Processing Data in ESRI

From the data collected by all the groups, a text file was created containing the UTM easting, northings, and elevation values collected during the time in the field.  With that data, students were to input that data into ArcMap and interpolate it into a raster format using any method they so desired.  Before this was done, the text file was converted into a table and all extra fields other than an ID, X, Y and Z field were deleted.  Once that was complete, the table was exported into a geodatabase and turned into point features using the XY to point tool.  

Now that the data has been turned into a feature class, the points elevation values can be used to create a surface raster.  The Interpolation method that was used was IDW interpolation.  Once complete, the data was manipulated to show relevant significant digits and symbolized in a way that best represents changing elevation.  

Results

The resulting raster shows how the landscape around the Little Niagara Creek slopes down until eventually meeting the water. Figure 4 below shows the raster created that represents the elevation changes within the AOI.

Figure 4: Map showing elevation survey of a portion of Little Niagara Creek's Bank 

Discussion 

Despite this lab being a good introduction to the methods and techniques associated with conducting land surveys, there are a couple of discrepancies associated with the data collected.  The data indicates that the landscape is more or less a sink hole rather than a continuous bank that converges onto a creek.  The data is displayed as such because of obstacles on the both the eastern and western edges of the AOI that prevented students from taking point locations of the ground. To the west, there is a good bridge that hangs low over the water that blocks students from getting a reading of the ground height near the waters edge.  To the east, thick brush covers the ground until it eventually runs the land around the creek converges to a very small strip of land between the Phillips science hall and the creek itself.  Because no/few points were taken near these edge locations, the interpolation of the raster aggregates the higher elevation values from the more open areas further away  from the bank, thus producing the perceived sink whole seen in the raster created.

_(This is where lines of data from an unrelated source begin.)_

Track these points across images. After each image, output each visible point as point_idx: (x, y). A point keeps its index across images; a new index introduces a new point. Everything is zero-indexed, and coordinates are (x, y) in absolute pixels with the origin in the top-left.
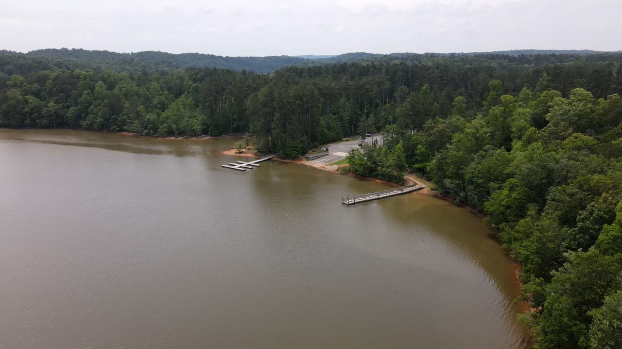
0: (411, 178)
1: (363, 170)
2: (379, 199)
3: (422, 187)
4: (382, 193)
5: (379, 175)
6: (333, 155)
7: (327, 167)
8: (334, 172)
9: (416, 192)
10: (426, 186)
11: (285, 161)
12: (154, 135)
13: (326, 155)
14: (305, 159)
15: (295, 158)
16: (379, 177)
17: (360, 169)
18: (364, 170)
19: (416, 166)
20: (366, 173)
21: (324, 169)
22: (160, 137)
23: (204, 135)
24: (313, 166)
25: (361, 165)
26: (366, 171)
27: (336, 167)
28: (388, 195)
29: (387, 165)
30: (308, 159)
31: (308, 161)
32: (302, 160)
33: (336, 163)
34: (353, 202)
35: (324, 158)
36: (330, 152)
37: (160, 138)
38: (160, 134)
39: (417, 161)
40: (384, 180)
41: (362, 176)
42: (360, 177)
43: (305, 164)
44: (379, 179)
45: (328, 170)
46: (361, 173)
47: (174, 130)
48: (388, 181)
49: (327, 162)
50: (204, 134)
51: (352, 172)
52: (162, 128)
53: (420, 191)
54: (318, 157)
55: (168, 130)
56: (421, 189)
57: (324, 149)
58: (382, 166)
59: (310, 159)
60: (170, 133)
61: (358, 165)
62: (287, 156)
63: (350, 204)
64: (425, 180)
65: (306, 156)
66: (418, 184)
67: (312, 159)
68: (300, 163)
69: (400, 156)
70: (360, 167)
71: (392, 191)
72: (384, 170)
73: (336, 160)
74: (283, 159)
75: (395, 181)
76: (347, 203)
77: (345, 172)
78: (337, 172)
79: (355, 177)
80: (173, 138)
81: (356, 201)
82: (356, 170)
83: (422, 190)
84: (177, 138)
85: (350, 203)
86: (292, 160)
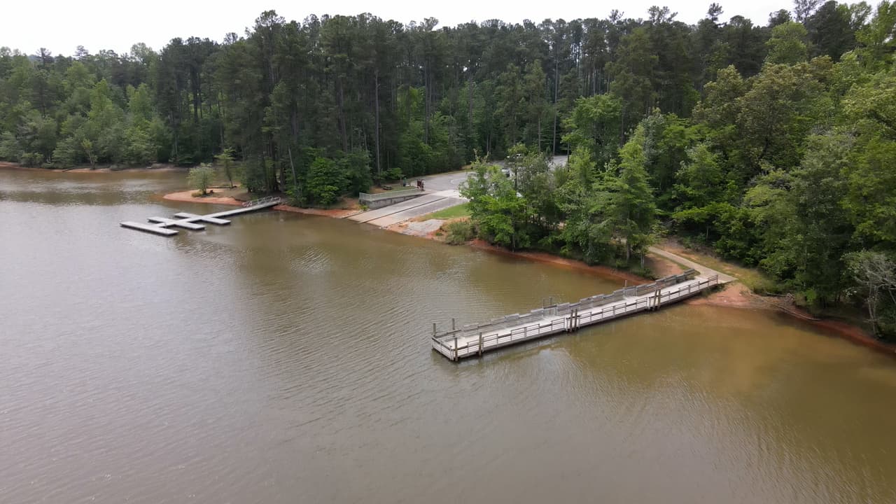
0: (668, 254)
1: (512, 230)
2: (574, 331)
3: (720, 281)
4: (585, 306)
5: (562, 243)
6: (432, 197)
7: (410, 224)
8: (430, 237)
9: (701, 301)
10: (730, 279)
11: (306, 212)
12: (45, 164)
13: (417, 196)
14: (358, 206)
15: (333, 203)
16: (565, 251)
17: (504, 226)
18: (517, 229)
19: (680, 214)
20: (522, 239)
21: (400, 231)
22: (57, 168)
23: (158, 165)
24: (375, 222)
25: (507, 212)
26: (522, 233)
27: (435, 224)
28: (606, 315)
29: (592, 211)
30: (365, 206)
31: (365, 210)
32: (350, 209)
33: (436, 216)
34: (475, 349)
35: (408, 204)
36: (427, 191)
37: (56, 171)
38: (58, 161)
39: (683, 199)
40: (581, 260)
41: (509, 247)
42: (504, 250)
43: (354, 218)
44: (564, 256)
45: (412, 233)
46: (507, 239)
47: (88, 152)
48: (593, 264)
49: (415, 213)
50: (160, 161)
51: (481, 238)
52: (63, 149)
53: (716, 298)
54: (393, 202)
55: (76, 153)
56: (716, 288)
57: (414, 184)
58: (574, 216)
59: (373, 205)
60: (81, 160)
61: (500, 215)
62: (311, 200)
63: (459, 360)
64: (717, 260)
65: (360, 198)
66: (698, 274)
67: (377, 205)
68: (342, 215)
69: (637, 180)
70: (505, 221)
71: (619, 297)
72: (582, 226)
73: (439, 207)
74: (301, 207)
75: (619, 262)
76: (451, 355)
77: (460, 237)
78: (436, 238)
79: (491, 253)
80: (86, 170)
81: (487, 345)
82: (492, 232)
83: (722, 293)
84: (94, 169)
85: (461, 353)
86: (325, 209)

In terms of the survey set up, this survey only employed the use of 3 back points relative to the occupied point.  In actual survey, this would not be acceptable as there needs to be a much more wide range of points.  So although the survey yielded data that produced points that overall showed lower elevation near the creek and higher elevation away from it, its hard to comment on the accuracy of each point in the X/Y direction because so few back points were used to orientate the total station.  Had more points, there would be much more confidence in the accuracy of the data. 

Conclusion 

Becoming familiar with such a highly accurate technology is a very valuable skill to have for ones geospatial tool kit as surveying work can become a very useful tool to have.  Some times a GPS unit will not have the triangulation capabilities to locate itself over and and over again in the field, and by using this equipment, a full survey can be conducted using angles and distances from a single known point, allowing for collection to occur in hard to collect places where triangulation would otherwise be difficult, thus making traditional methods of simply collecting points with a GPS unit be impossible to do.